I'm getting really confused here. Initially I thought that the problem was the _static directories in the reference manual were no longer symlinked, but that's not the problem.

The problem seems to be the few copies of _static for the various documents (one for each document). This was never a problem before, as long as _static remained small. But because of the mathjax issue, every _static directory contains a million copies of mathjax.

Last edited 4 years ago by Jeroen Demeyer (previous) (diff)

There is a bug (I have no idea where this comes from) that puts a "mathjax" directory in each _static, which is a hard link to the mathjax sources (i.e. under $SAGE_LOCAL/share/mathjax). I'm not sure why you think that it's a hard link. On my system (and probably most Unix-like systems), creating a hardlink to a directory is not even allowed. See https://askubuntu.com/questions/210741/why-are-hard-links-not-allowed-for-directories/525129 ### comment:25 Changed 4 years ago by Jeroen Demeyer I created a new ticket #26152 specifically for the mathjax symlink issue. ### comment:26 in reply to: 24 Changed 4 years ago by Erik Bray Replying to jdemeyer: Replying to embray: There is a bug (I have no idea where this comes from) that puts a "mathjax" directory in each _static, which is a hard link to the mathjax sources (i.e. under$SAGE_LOCAL/share/mathjax).

I'm not sure why you think that it's a hard link.
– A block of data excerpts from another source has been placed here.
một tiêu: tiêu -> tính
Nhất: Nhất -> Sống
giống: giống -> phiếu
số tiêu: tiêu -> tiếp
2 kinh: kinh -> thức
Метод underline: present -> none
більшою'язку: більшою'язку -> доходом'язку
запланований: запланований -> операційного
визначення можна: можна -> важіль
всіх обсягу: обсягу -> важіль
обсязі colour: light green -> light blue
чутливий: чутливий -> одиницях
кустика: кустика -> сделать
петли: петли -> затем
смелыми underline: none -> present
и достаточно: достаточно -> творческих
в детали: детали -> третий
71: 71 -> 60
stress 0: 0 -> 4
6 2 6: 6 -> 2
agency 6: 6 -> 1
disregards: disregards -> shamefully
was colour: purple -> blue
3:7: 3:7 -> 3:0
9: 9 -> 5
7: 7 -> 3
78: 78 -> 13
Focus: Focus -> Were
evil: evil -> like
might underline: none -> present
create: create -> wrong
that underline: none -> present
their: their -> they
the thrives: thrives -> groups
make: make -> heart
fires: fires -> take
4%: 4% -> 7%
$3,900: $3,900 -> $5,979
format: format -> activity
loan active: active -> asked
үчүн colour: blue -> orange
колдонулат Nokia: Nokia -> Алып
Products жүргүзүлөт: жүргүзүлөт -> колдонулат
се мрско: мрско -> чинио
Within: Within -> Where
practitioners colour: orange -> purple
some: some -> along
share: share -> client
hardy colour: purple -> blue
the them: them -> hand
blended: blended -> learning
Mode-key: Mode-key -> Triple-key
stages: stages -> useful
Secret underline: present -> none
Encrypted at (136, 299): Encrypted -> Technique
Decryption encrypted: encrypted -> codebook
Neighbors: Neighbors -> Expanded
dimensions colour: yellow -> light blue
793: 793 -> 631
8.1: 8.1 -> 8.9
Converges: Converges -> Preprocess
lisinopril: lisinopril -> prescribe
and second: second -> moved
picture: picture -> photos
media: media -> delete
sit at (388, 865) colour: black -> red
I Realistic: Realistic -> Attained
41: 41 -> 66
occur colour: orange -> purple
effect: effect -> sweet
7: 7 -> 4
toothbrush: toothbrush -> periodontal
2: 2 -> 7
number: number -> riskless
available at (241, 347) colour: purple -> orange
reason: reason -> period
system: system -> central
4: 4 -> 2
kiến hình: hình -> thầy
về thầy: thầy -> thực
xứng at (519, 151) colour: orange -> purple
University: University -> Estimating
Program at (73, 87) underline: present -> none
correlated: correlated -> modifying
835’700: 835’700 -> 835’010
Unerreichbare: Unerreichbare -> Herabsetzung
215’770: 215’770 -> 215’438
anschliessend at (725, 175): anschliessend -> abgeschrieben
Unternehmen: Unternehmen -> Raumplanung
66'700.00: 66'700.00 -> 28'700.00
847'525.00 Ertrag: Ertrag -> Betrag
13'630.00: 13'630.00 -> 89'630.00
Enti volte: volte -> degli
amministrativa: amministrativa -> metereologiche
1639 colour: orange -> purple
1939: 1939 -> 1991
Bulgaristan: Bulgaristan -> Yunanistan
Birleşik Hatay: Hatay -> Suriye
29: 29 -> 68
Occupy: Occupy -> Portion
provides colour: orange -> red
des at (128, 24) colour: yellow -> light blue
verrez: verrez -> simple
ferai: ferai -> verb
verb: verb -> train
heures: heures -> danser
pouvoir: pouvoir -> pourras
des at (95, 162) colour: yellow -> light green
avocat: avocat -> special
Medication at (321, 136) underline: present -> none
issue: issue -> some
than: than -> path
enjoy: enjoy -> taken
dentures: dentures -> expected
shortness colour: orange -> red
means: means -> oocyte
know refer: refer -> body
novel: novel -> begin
On my system (and probably most Unix-like systems), creating a hardlink to a directory is not even allowed. See https://askubuntu.com/questions/210741/why-are-hard-links-not-allowed-for-directories/525129

To clarify: The directory is not a hard link but the files under it are, and there were deeply nested directories (I didn't confirm how deep) each containing what I presume were hard links to the files (since deleting them did not actually release much usage of my disk).